#### ENTRIES SHOWN ####

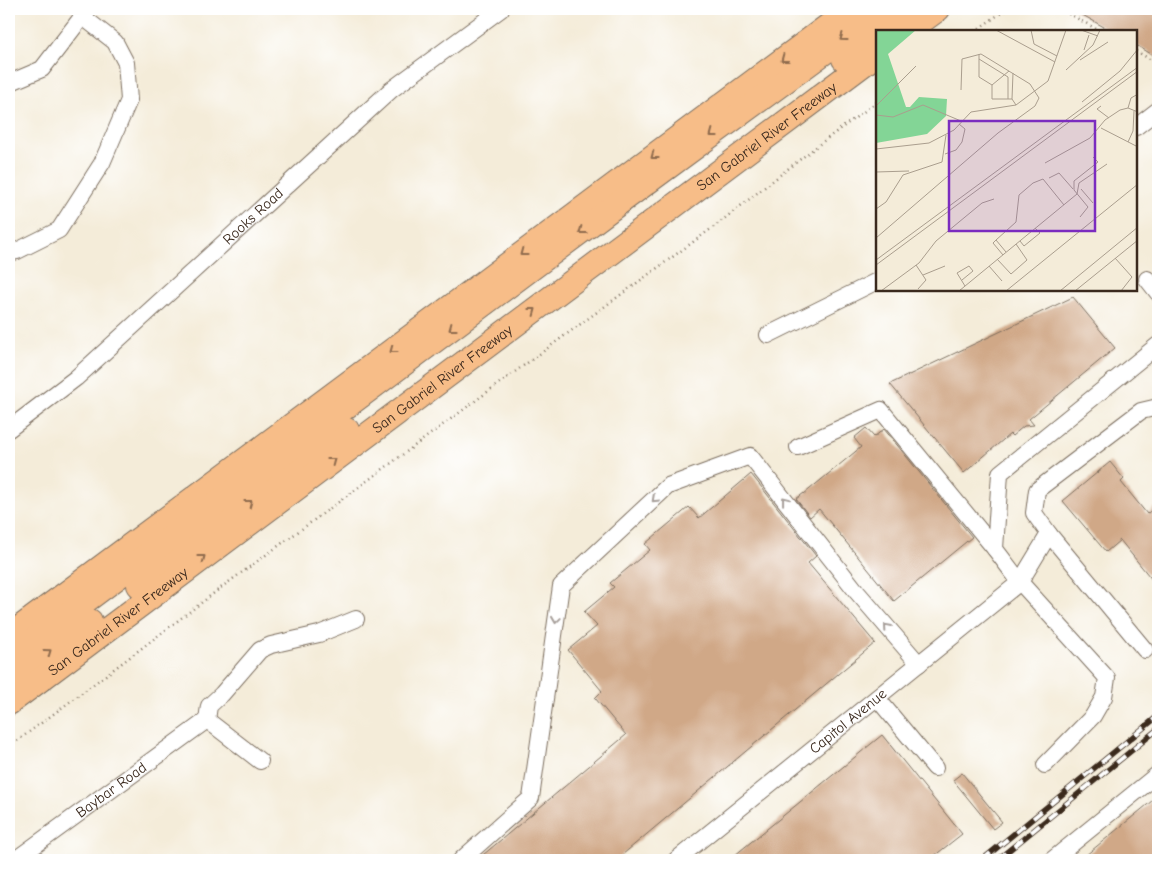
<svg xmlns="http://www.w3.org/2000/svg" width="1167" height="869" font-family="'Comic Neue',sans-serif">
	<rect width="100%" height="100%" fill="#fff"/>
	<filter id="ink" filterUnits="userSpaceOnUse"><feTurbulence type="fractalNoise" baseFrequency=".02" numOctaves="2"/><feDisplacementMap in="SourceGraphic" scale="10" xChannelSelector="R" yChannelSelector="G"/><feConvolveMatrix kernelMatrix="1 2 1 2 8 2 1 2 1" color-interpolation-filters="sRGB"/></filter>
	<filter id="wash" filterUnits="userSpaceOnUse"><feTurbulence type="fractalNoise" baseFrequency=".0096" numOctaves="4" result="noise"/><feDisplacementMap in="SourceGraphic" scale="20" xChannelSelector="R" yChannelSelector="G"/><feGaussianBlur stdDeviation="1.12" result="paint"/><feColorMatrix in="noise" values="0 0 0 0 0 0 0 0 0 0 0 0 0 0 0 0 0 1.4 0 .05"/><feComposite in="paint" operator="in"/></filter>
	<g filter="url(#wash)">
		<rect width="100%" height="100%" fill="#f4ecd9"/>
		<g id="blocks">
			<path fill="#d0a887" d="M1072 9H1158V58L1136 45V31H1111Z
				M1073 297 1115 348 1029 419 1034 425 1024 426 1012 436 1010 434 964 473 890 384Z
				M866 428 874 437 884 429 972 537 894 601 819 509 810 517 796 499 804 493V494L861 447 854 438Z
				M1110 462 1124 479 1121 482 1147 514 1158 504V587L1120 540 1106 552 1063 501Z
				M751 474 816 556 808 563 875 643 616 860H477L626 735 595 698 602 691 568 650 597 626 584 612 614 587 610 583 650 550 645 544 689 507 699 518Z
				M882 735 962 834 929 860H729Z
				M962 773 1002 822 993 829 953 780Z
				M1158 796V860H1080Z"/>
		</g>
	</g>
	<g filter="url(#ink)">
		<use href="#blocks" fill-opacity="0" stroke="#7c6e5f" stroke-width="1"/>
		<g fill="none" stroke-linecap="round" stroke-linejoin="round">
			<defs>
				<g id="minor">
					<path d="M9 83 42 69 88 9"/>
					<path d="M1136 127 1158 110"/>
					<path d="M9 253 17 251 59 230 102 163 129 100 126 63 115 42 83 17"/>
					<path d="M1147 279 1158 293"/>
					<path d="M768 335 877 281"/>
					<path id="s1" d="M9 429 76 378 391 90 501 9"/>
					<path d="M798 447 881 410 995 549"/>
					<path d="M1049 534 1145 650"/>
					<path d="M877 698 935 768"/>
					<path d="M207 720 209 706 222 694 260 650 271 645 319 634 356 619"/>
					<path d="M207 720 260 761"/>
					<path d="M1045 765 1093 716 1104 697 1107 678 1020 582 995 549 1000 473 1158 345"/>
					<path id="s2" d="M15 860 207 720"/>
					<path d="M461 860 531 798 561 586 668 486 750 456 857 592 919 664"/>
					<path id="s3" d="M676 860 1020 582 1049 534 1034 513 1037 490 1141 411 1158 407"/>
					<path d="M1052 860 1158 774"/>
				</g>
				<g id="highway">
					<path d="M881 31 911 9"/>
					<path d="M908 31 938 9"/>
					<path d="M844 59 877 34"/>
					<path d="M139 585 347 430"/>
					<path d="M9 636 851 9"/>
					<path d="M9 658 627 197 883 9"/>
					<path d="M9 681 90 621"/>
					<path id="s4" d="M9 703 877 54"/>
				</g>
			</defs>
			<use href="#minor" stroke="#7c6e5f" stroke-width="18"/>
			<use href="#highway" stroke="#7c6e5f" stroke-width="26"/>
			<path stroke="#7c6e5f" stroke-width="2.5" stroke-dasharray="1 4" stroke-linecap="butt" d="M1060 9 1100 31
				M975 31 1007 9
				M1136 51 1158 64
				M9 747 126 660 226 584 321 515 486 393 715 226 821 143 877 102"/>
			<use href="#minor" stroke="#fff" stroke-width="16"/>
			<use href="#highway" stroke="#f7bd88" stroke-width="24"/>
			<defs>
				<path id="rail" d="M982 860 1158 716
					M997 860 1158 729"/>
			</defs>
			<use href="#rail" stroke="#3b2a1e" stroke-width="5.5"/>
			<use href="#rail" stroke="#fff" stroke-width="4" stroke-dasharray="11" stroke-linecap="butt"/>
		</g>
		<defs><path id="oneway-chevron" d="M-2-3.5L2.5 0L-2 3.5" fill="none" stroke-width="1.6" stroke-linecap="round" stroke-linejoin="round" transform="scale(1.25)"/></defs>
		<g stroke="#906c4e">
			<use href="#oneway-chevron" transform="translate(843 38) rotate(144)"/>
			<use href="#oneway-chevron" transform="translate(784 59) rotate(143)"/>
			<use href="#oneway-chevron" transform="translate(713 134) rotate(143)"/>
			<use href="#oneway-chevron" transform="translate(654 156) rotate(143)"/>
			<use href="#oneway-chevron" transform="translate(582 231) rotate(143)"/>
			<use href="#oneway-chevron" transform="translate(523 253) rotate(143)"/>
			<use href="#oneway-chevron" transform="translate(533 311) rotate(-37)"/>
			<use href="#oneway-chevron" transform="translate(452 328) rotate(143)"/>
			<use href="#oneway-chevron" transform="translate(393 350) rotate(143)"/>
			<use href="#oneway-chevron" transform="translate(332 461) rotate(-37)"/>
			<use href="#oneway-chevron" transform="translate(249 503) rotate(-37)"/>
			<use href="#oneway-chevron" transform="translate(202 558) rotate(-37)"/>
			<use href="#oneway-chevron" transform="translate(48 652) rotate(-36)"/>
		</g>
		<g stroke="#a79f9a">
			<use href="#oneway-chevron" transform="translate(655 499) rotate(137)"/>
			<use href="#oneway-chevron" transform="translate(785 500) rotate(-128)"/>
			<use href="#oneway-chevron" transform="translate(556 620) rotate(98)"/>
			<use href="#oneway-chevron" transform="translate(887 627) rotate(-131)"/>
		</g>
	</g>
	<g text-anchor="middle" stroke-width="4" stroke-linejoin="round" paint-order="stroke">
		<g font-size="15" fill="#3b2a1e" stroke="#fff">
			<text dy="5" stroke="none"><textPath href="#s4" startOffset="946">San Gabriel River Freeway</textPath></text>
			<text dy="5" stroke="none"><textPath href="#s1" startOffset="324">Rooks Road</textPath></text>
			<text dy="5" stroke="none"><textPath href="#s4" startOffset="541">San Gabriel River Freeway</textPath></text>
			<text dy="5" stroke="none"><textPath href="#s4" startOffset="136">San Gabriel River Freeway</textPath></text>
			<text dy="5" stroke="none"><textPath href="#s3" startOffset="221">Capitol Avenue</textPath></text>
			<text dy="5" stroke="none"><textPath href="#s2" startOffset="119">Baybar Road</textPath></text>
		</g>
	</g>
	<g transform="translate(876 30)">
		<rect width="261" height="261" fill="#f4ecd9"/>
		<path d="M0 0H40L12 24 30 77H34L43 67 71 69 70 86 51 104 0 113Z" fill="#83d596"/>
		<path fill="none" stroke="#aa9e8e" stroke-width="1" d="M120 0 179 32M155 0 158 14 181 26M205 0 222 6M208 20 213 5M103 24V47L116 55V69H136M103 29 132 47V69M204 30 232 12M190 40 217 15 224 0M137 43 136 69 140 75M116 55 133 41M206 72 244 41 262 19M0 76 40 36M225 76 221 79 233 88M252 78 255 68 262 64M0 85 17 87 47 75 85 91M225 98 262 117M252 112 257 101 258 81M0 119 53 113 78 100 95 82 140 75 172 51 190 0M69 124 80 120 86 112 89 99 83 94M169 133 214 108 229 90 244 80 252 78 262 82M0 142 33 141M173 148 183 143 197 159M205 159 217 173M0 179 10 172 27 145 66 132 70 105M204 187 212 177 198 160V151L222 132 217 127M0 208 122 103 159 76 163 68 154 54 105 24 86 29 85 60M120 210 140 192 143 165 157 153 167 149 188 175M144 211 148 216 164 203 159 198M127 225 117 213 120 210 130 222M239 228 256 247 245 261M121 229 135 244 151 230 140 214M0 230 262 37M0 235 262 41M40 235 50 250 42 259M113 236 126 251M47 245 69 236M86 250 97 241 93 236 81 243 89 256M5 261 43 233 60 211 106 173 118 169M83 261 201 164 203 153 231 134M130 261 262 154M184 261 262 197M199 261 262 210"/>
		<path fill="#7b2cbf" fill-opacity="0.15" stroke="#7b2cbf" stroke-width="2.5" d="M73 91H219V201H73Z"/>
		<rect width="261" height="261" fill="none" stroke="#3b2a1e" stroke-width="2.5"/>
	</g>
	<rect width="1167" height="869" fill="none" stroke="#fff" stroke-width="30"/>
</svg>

####

■ **REQUIREMENT**
Read through the entries and count the lines where "type" appears; respond with the number only.

■ **FINISHED EXERCISE**
2